======== Records supplied

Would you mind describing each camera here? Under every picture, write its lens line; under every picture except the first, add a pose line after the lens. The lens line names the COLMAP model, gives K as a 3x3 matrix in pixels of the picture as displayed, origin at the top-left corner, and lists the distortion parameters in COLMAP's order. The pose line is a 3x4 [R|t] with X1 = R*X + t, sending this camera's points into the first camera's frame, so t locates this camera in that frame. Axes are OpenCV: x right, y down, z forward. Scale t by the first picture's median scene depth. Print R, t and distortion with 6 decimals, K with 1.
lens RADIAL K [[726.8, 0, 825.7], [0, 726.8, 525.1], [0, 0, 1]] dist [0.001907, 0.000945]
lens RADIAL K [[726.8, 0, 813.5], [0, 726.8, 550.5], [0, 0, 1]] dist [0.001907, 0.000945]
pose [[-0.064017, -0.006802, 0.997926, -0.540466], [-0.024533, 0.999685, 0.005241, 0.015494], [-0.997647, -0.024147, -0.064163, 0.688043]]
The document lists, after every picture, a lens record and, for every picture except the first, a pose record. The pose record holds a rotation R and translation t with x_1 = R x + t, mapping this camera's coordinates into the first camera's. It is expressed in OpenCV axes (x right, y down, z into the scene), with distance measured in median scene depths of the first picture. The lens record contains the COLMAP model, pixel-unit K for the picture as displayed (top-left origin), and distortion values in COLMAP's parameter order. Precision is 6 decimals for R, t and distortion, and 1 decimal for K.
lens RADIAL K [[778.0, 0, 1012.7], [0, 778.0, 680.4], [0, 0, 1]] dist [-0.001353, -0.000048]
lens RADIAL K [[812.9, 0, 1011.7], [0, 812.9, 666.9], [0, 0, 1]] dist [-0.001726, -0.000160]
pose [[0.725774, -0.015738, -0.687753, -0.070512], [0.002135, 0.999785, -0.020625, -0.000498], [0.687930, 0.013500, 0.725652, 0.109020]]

================

→ Requirement
Beginning with the opening line and ending with the final one, transcribe the material exactly.

→ Expected answer
Would you mind describing each camera here? Under every picture, write its lens line; under every picture except the first, add a pose line after the lens. The lens line names the COLMAP model, gives K as a 3x3 matrix in pixels of the picture as displayed, origin at the top-left corner, and lists the distortion parameters in COLMAP's order. The pose line is a 3x4 [R|t] with X1 = R*X + t, sending this camera's points into the first camera's frame, so t locates this camera in that frame. Axes are OpenCV: x right, y down, z forward. Scale t by the first picture's median scene depth. Print R, t and distortion with 6 decimals, K with 1.
lens RADIAL K [[726.8, 0, 825.7], [0, 726.8, 525.1], [0, 0, 1]] dist [0.001907, 0.000945]
lens RADIAL K [[726.8, 0, 813.5], [0, 726.8, 550.5], [0, 0, 1]] dist [0.001907, 0.000945]
pose [[-0.064017, -0.006802, 0.997926, -0.540466], [-0.024533, 0.999685, 0.005241, 0.015494], [-0.997647, -0.024147, -0.064163, 0.688043]]
The document lists, after every picture, a lens record and, for every picture except the first, a pose record. The pose record holds a rotation R and translation t with x_1 = R x + t, mapping this camera's coordinates into the first camera's. It is expressed in OpenCV axes (x right, y down, z into the scene), with distance measured in median scene depths of the first picture. The lens record contains the COLMAP model, pixel-unit K for the picture as displayed (top-left origin), and distortion values in COLMAP's parameter order. Precision is 6 decimals for R, t and distortion, and 1 decimal for K.
lens RADIAL K [[778.0, 0, 1012.7], [0, 778.0, 680.4], [0, 0, 1]] dist [-0.001353, -0.000048]
lens RADIAL K [[812.9, 0, 1011.7], [0, 812.9, 666.9], [0, 0, 1]] dist [-0.001726, -0.000160]
pose [[0.725774, -0.015738, -0.687753, -0.070512], [0.002135, 0.999785, -0.020625, -0.000498], [0.687930, 0.013500, 0.725652, 0.109020]]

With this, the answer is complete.